The neglect of cyclists in so many cities of the world might at last have been given a means by which to gain the ear of the petrolhead power-brokers.
No longer is cycling the pursuit of the budget-conscious, environmentally minded and virtuous few.
It’s the new golf, apparently. And that’s not the word in some tree-hugging rag; it’s the headline in the Prospero blog at the website of the bible for clever business people, the Economist.
Traditionally, business associates would get to know each other over a round of golf. But road cycling is fast catching up as the preferred way of networking for the modern professional. A growing number of corporate-sponsored charity bike rides and city cycle clubs are providing an ideal opportunity to talk shop with like-minded colleagues and clients while discussing different bike frames and tricky headwinds. Many believe cycling is better than golf for building lasting working relationships, or landing a new job, because it is less competitive.

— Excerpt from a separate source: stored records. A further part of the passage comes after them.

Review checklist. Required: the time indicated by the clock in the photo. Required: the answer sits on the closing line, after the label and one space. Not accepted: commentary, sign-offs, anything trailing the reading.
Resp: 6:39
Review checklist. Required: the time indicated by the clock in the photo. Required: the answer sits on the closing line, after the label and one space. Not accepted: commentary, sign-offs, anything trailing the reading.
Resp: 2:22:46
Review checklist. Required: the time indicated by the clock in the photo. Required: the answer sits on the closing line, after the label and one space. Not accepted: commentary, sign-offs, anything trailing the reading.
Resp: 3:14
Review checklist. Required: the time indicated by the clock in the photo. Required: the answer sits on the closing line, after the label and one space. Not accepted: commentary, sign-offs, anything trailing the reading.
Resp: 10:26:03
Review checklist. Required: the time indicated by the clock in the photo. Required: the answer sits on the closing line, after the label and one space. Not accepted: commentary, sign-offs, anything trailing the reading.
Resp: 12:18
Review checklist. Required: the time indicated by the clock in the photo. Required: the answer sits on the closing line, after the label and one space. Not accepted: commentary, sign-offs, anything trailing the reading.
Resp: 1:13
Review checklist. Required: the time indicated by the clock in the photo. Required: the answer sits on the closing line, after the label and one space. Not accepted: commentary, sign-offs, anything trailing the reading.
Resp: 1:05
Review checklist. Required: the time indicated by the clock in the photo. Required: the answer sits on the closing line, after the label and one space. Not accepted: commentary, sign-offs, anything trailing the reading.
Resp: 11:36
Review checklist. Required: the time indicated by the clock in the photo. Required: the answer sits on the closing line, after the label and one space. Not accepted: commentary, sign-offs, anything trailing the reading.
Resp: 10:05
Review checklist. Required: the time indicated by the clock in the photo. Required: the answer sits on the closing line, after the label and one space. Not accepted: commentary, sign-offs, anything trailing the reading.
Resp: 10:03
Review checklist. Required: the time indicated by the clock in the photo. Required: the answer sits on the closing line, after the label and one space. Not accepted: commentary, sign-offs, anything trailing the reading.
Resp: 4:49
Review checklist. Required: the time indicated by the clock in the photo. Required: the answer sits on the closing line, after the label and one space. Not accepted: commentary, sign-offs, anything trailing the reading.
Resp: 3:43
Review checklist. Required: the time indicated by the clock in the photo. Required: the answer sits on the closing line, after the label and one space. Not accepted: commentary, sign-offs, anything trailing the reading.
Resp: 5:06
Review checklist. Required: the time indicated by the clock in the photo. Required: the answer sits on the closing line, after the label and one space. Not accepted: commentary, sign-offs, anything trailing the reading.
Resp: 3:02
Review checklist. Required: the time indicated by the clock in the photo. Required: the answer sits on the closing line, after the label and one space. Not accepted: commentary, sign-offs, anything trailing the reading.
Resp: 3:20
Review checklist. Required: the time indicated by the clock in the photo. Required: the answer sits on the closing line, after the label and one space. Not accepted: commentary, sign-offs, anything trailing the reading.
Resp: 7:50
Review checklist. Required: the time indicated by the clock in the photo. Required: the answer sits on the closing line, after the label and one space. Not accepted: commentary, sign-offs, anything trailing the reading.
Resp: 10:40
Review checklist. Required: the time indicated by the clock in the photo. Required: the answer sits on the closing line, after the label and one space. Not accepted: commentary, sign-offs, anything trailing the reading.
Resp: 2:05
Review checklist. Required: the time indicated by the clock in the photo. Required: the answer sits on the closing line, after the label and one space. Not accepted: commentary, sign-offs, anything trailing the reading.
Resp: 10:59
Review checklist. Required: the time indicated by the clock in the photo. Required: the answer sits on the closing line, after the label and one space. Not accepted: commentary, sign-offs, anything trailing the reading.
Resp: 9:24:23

“When you play golf with somebody you have to decide if you’re going to beat them, or let them beat you,” says Peter Murray, a former architect, journalist and chairman of the NLA centre dedicated to London’s built environment. “If they’re a client and you don’t want to beat them you have to sort of cheat in order to lose. That seems to me not a good way of doing things.”
Group cycling, and especially long-distance riding, is a shared experience, Mr Murray says. Riders often collaborate and help each other out, taking turns to be at the front so that the riders in their slipstream can save almost a third of the effort needed to travel at the same speed. Some riders selflessly volunteer to stay in the front earning them the awe and gratitude of the entire group.
That said, the smart people know that cycling and golf are a marriage made in heaven, “saving gas, getting exercise … quick as a wink”. (The neighbourhood dogs seem to like it.)